**Énoncé du problème:** Selon la discussion sur l'installation de l'iPad 2, en quels groupes la liste des applications est-elle répartie dans iTunes ? Donnez-les tous.

**Extrait du texte:**
# Installation iPad 2 ?



## Vladimok (2 Janvier 2012)

Bonjour,

Je possede un ipad 2 neuf en 5.00.

Quand je lance iTunes sur mon iMac il me pose la question suivant: voir photo:

1 - Que dois-je selectionner pour le pas faire d'erreur ?

2 - Est-il possible de transferer les applications achetés sur mon iPod que tourne en 4.2.1 sur mon iPad 2 ?

Merci pour vos réponses.


----------



## Tosay (2 Janvier 2012)

Bonjour

1°) Je serais à ta place , je le lancerais en "nouvel ipad" et j'installerai les applications manuellement

2°) si tes appli sont universelles , il n'y a pas de problèmes. Si ce sont des appli iPhone/iPod, il te faudra les zoomer et le rendu ne sera peut-être pas de très bonne qualité.
Mais faut transférer tes achats de ton iPod dans itune (et les mettre à jour si possible) avant de les mettre dans ton iPad


----------



## pepeye66 (2 Janvier 2012)

Pour compléter ce que dit "Tosay" :
Dans itunes la liste des Applis est répartie en 3 groupes:
- Les applis iphone/ipod
- Les applis iphone/ipod et iPad
- Les applis iPad
Les deux derniers groupes sont transférables (comme dit par Tosay manuellement: ce qui permet de choisir) sur l'iPad.


----------

**Données sources:**
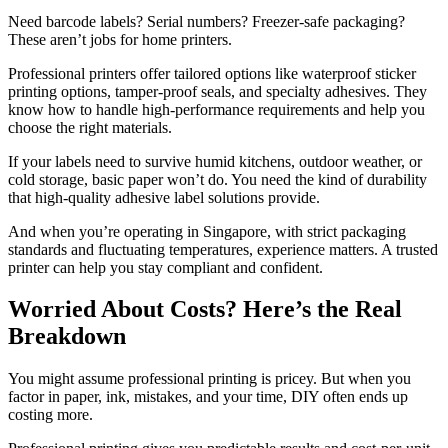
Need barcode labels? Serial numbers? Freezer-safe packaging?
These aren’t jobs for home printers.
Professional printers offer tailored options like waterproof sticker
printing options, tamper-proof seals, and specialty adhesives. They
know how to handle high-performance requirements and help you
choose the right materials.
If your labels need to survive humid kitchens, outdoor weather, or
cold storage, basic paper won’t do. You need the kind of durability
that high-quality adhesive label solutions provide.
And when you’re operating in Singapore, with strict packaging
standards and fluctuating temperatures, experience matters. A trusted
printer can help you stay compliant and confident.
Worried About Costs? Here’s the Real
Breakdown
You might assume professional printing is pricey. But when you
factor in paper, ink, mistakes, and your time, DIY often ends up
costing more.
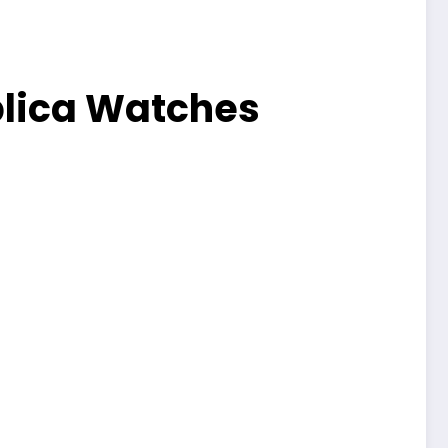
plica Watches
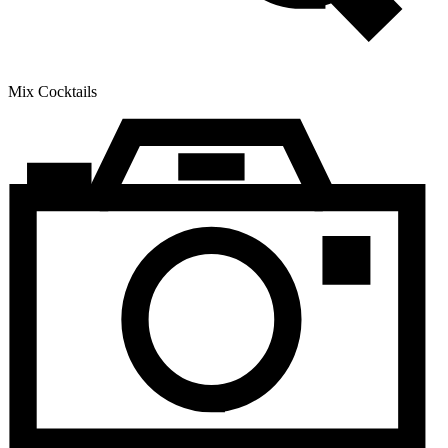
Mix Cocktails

**Solution proposée:**
- Les applis iphone/ipod
- Les applis iphone/ipod et iPad
- Les applis iPad